**USING THE INFORMATION:**
• a. Answer these questions about the diary entries below on the Greek crisis and property viewings, marking your answers (i), (ii), (iii):
(i) What time did the writer wake on 22nd June?
(ii) Which number viewing of the property is set for the evening of 22nd June?
(iii) What price are three nights at Hotel Kamari selling for on Booking.com?
• b. Can you shorten the paragraph beginning "We've got another property viewing at mid day" in the diary below while keeping its main facts?
• c. Carry on the diary below about the Greek crisis and property viewings from its last line.

GIVEN PASSAGE START

I hope a decision will be made so people can start thinking about tomorrow. Here on Skopelos I know firsthand that people have cancelled their holiday, others only want to pay for services with a card to keep the cash. People have taken their money out of the banks but there is still money in the atm’s.

And yet, one has the feeling that the Greeks, deus ex machine, will pull it off. Either way, it’s going to be a nightmare for years to come. As we move almost to the anniversary of our selling the house on Sifnos, we cannot stop reflecting on our great good fortune at escaping this sorry place.

22nd June, 2015

It rained over night and there is some light rain lingering this morning. I’m tired because I woke at 4.00 am and it was so light outside, I couldn’t get back to sleep until I put the radio on and the Shipping Forecast did the trick.

We’ve got a fifth viewing of our property this evening and are going out to exercise at mid day. Tomorrow is forecast to be hot and sunny and we are off to the South coast to look at some new properties.

Although the news from the Greek front is rather more optimistic this morning, this is the headline on the front of the Daily Express and the clever cartoon in The Times:

express tcart

23rd June, 2015

We’ve got another property viewing at mid day so Pauline & I are going to the Health Club and leaving the tour to the Estate Agents. The morning has started mild but overcast. It is forecast to get better as the day and week goes on.

It looks like Europe will do its regular thing of kicking the can down the road in the hope that something will turn up. It will mean years more pain for the Greeks in the form of much bigger tax increases on much lower earnings. I checked prices on a Sifnos hotel this morning – not that I would stay there. It is old and the road noise outside is horrendous but three nights at the start of September are selling at Hotel Kamari on Booking.com for £76.00 including ‘free wi-fi’. In my view, it’s still not worth £25.00 per night but there can’t be much profit for the owners in that! At the same time, the proposed settlement with Europe includes:

VAT on food service up to 23 %

  • abolishing the special status granted to Aegean islands (with a 30 % discount on VAT rates).

GIVEN PASSAGE END
GIVEN INFORMATION START

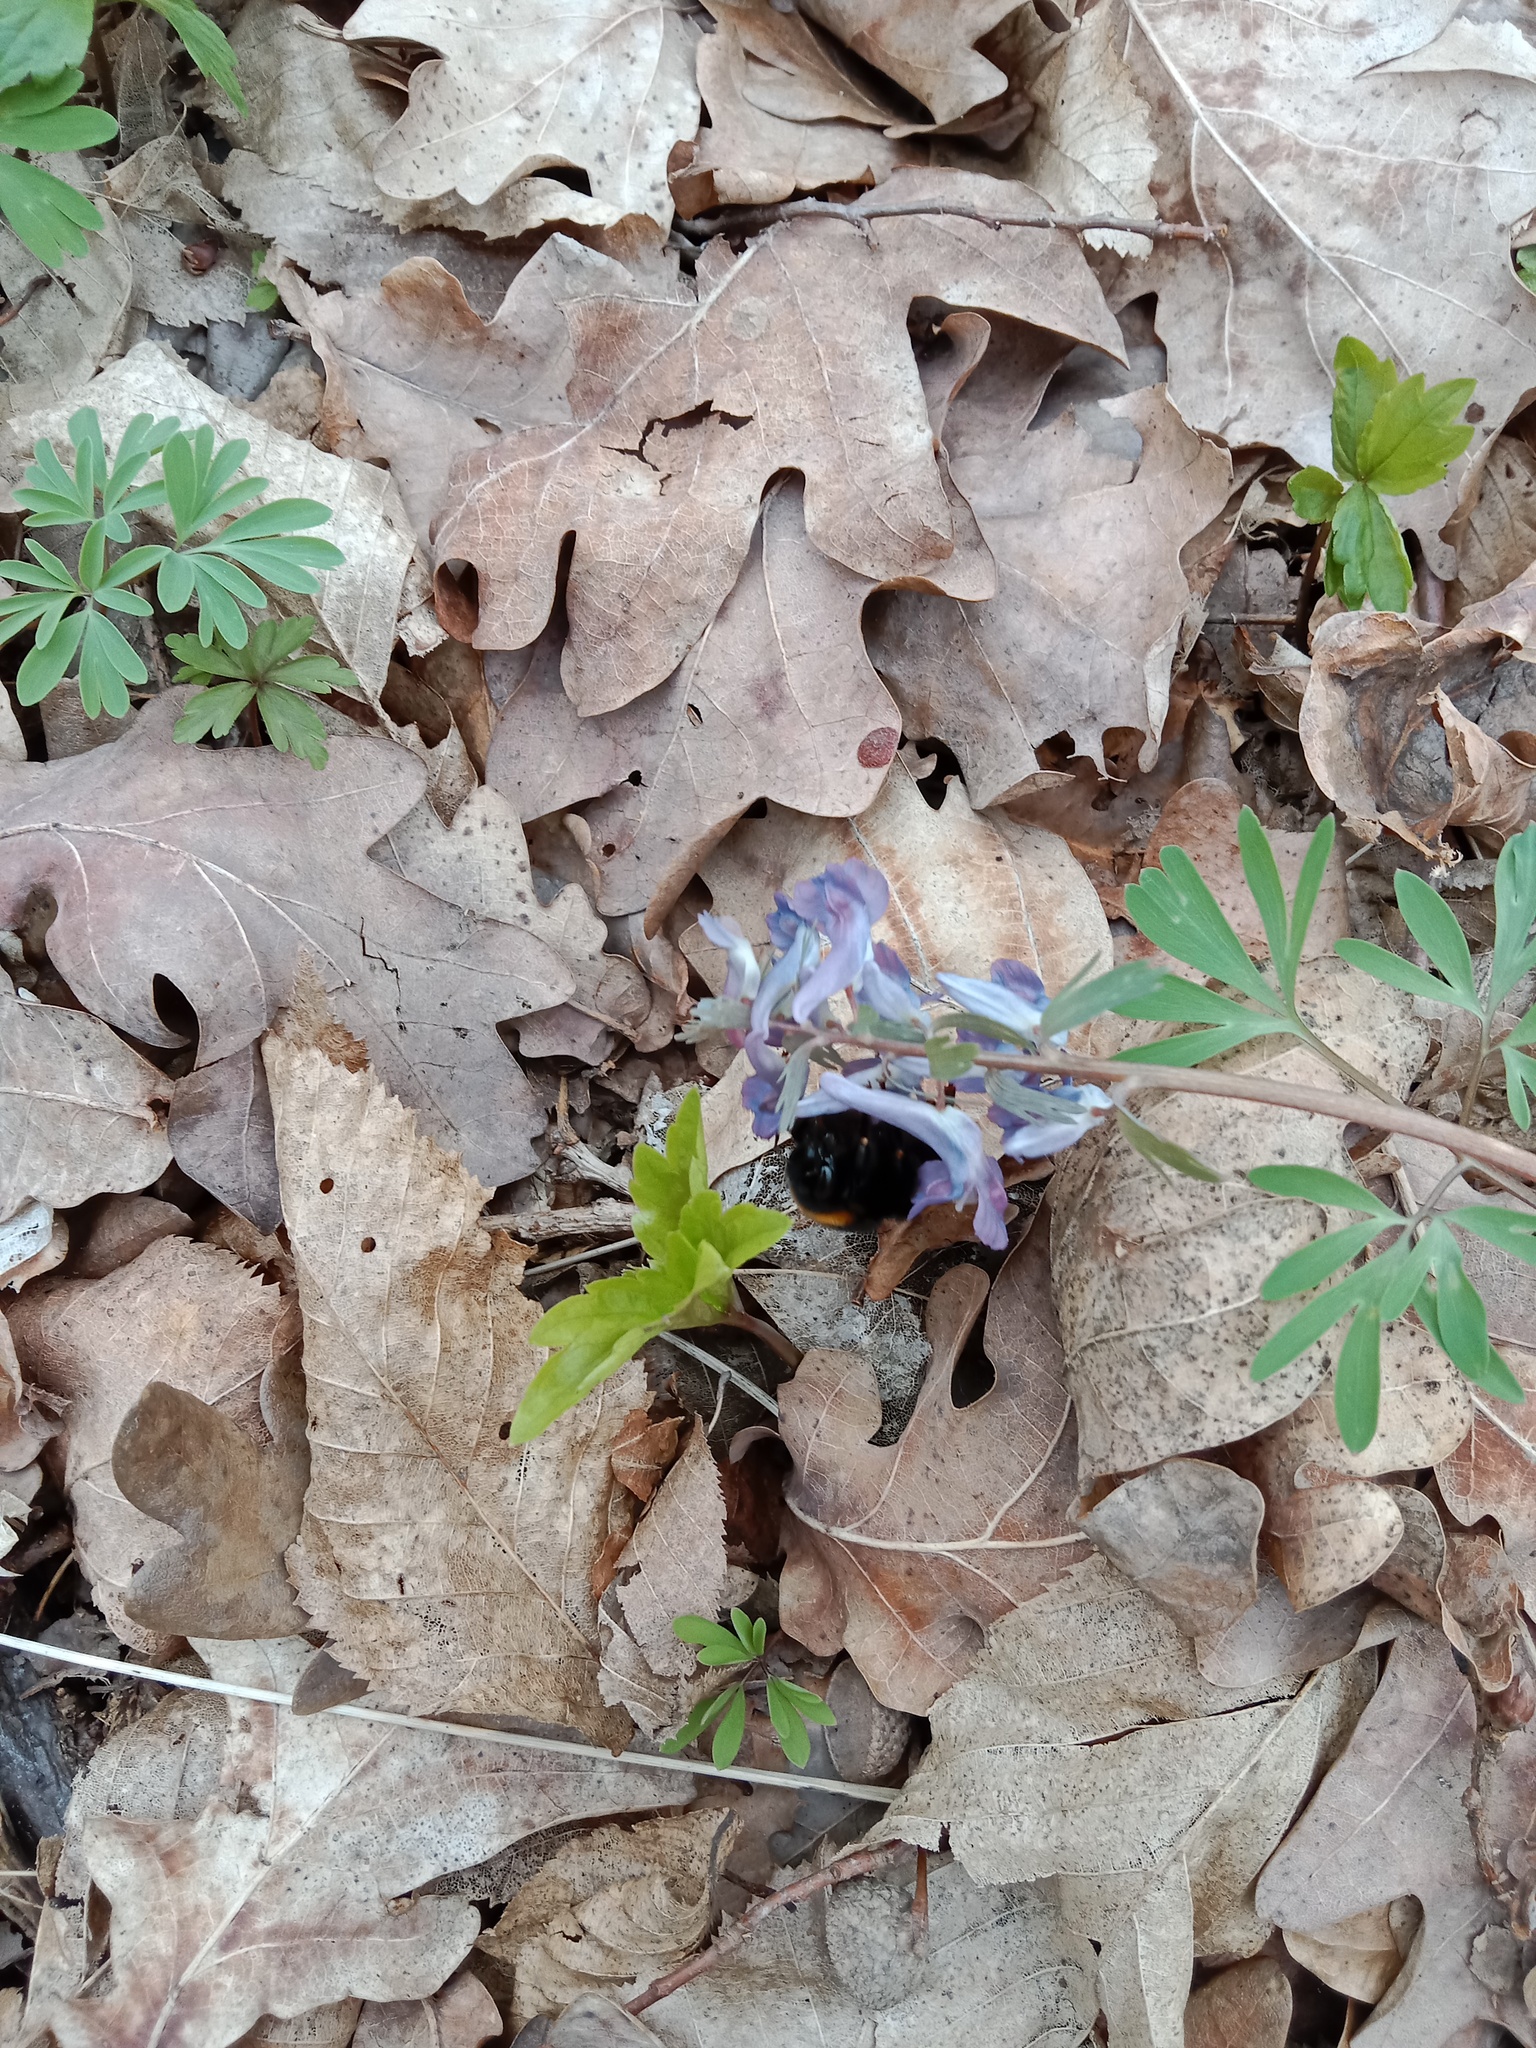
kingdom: Plantae
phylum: Tracheophyta
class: Magnoliopsida
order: Ranunculales
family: Papaveraceae
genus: Corydalis
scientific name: Corydalis solida
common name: Bird-in-a-bush
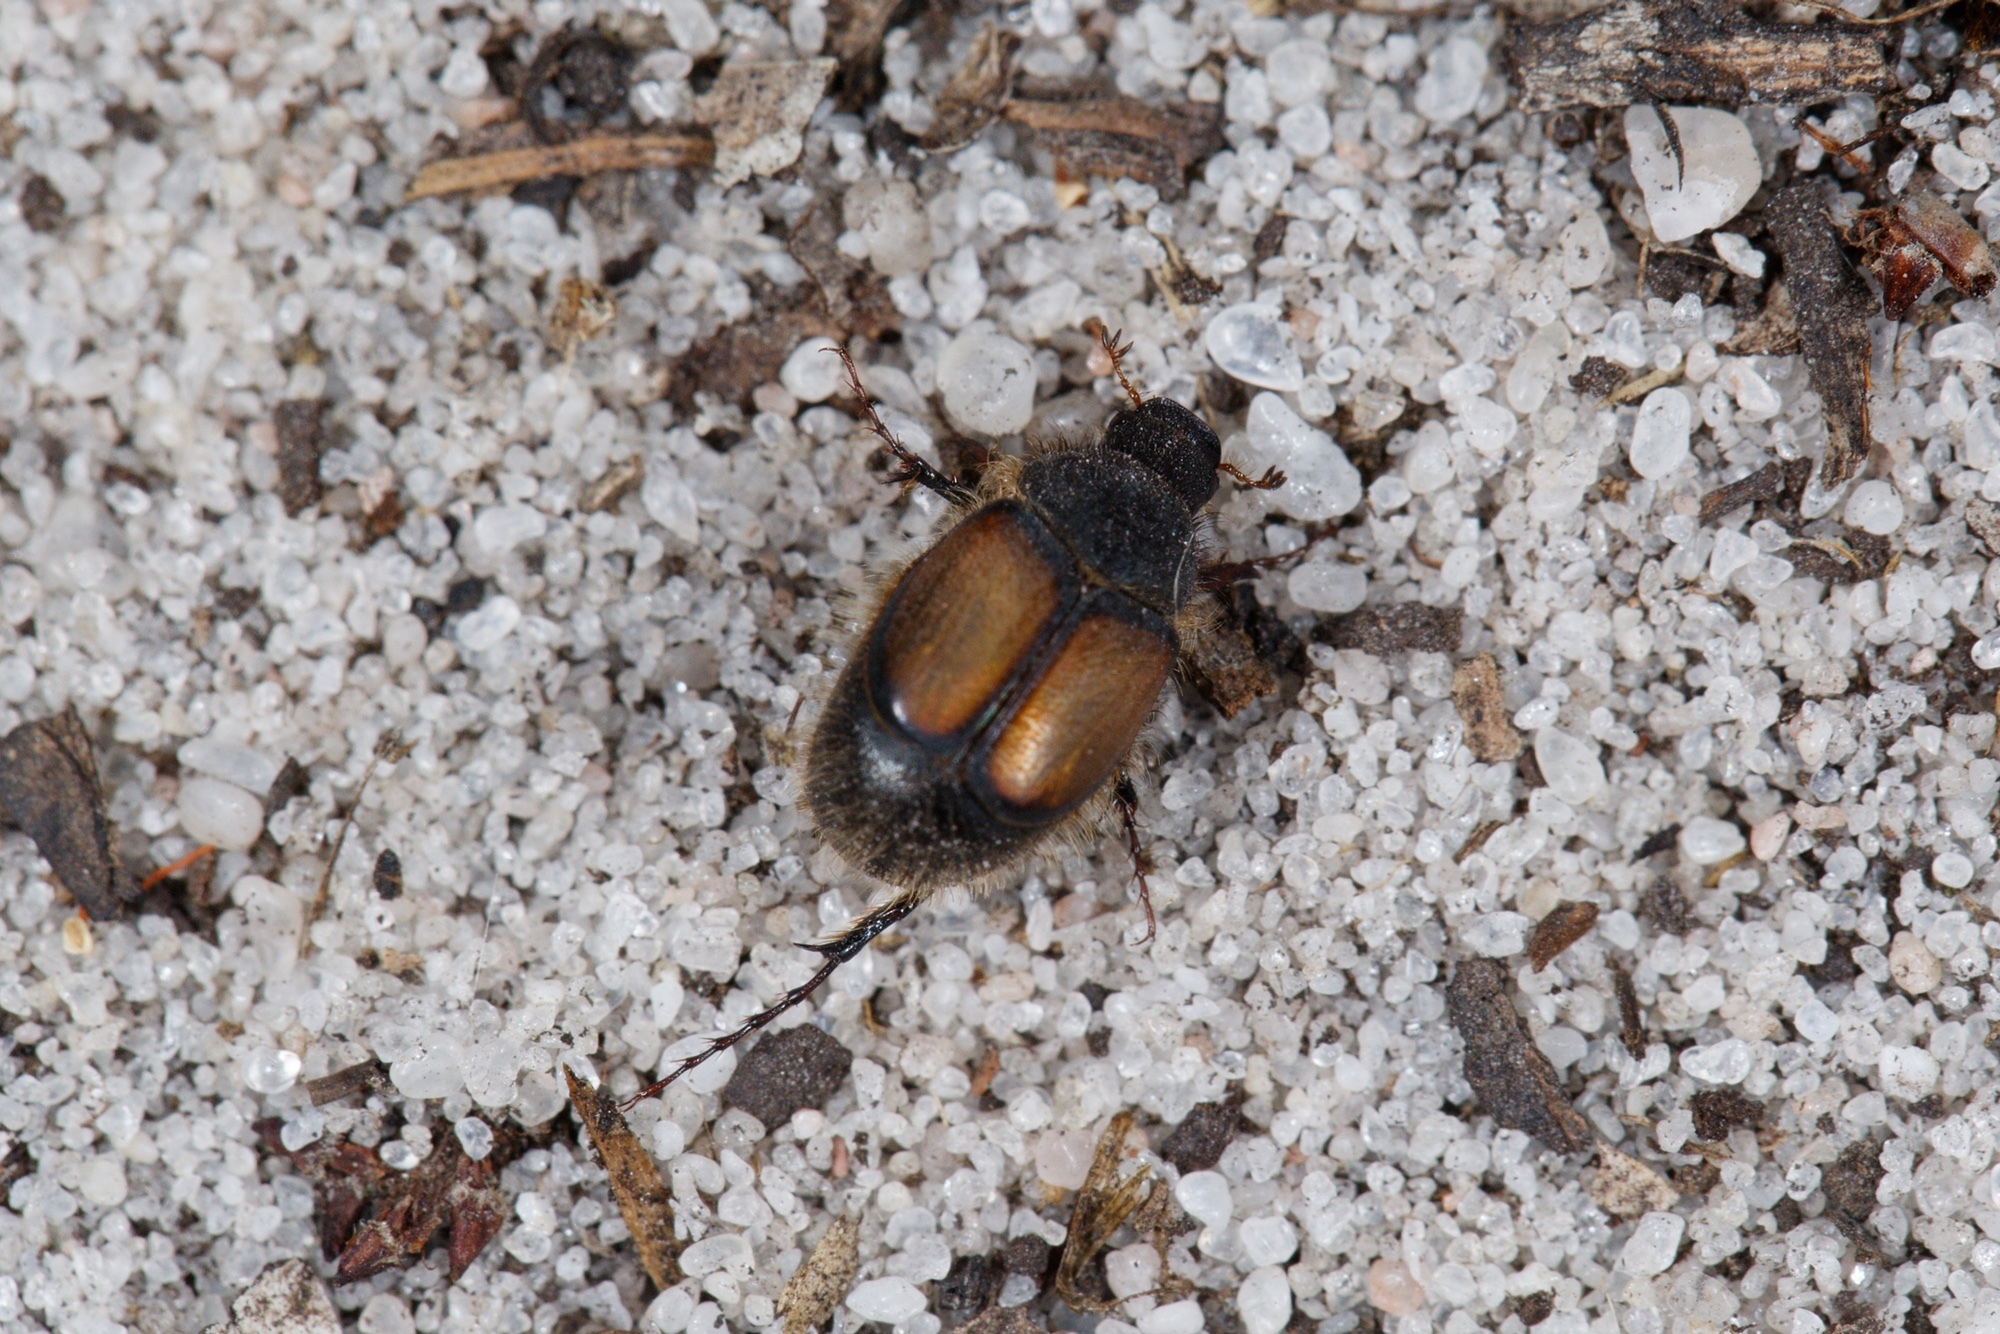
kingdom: Animalia
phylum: Arthropoda
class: Insecta
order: Coleoptera
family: Scarabaeidae
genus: Liparetrus
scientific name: Liparetrus discipennis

GIVEN INFORMATION END

**ANSWERS FOR THE EXERCISE:**
• a.
(i) 4.00 am
(ii) The fifth
(iii) £76.00

• b. With another property viewing at midday, Pauline and the writer are going to the Health Club and leaving the tour to the Estate Agents. The morning is mild but overcast, with better weather forecast as the day and week go on.

• c.
  • an extraordinary levy of 12 % on 2014 business  profits, in two installments, one this year and one in 2016.
  • a hike in corporate tax from 26 to 29 %, concerning the nearly 15,000 companies with pre-tax earnings of at least €100,000 per year.
  • an increase in the solidarity levy for households earning at least €30,000 per year.
  • the luxury tax increases from 10 to 13 % on things like swimming pools and big cars.
  • against all hopes, the single property tax (ENFIA) will remain intact, while farmers will see significant tax hikes in their costs.

24th June, 2015

A lovely summer’s day – warm and sunny. We were out early on our way to St Peter’s Hospital in Woking. Pauline is having a CT scan. As we park and enter the delightfully new hospital corridors we are met by five separate members of staff from desk staff, porters in lifts, orderlies and nurses all who spontaneously welcomed us and offered to take us to our destination. We couldn’t have been better treated if we were in private medicine. Pauline’s appointment was for 9.30 am but she was seen earlier. I stayed in the waiting room with ‘free wi-fi’ reading my paper. There were only two others there. I got talking to an ‘oldish’ lady who seemed to be accompanying her husband who was also having a scan. He struggled to walk to the scanning room. I asked her, rudely, how old she was.

She said, I’m 96. He’s my son. I used to run a café in Kingston until 6 years ago.

She was fantastic for her age. In fact, she was fantastic for my age! She lifted my spirits completely. We have been to too many hospitals and to see too many doctors in the past five years. It’s got to stop. Having said that, I have to go for my INR test tomorrow and to see the ophthalmologist in Ashford Hospital on Friday.

While we were in the Hospital, I received a call on my mobile from the estate agent selling our property. The viewer yesterday expressed a desire to buy our home and wants to bring his wife for a second viewing. This is a positive development and comes just short of the anniversary of selling our Greek home. The auguries are good. They are not good for the Greek people though as Kathimerini reports:


25th June, 2015

A wonderful, wonderful day. Hot and sunny – 25C/77F – with blue skies and white, fleecy clouds. We were up at 6.00 am and outside the Woking-Walk in Medical Centre by an early 6.45 am for an official INR test. That done, we set off for the south coast.


Angmering was our first stop. It took about an hour to get there. The developers’ office had a temporary notice pinned up saying they would not be open until 2.00 pm which was annoying but gave us the chance to visit various amenities we wanted to check out. Angmering Medical Centre with its attached Pharmacy was very reassuring







and then the Virgin Active Health Club at nearby Rustington was very pleasing. Lots of equipment and not too busy. The David Lloyd Health Club on the outskirts of Worthing looks good too.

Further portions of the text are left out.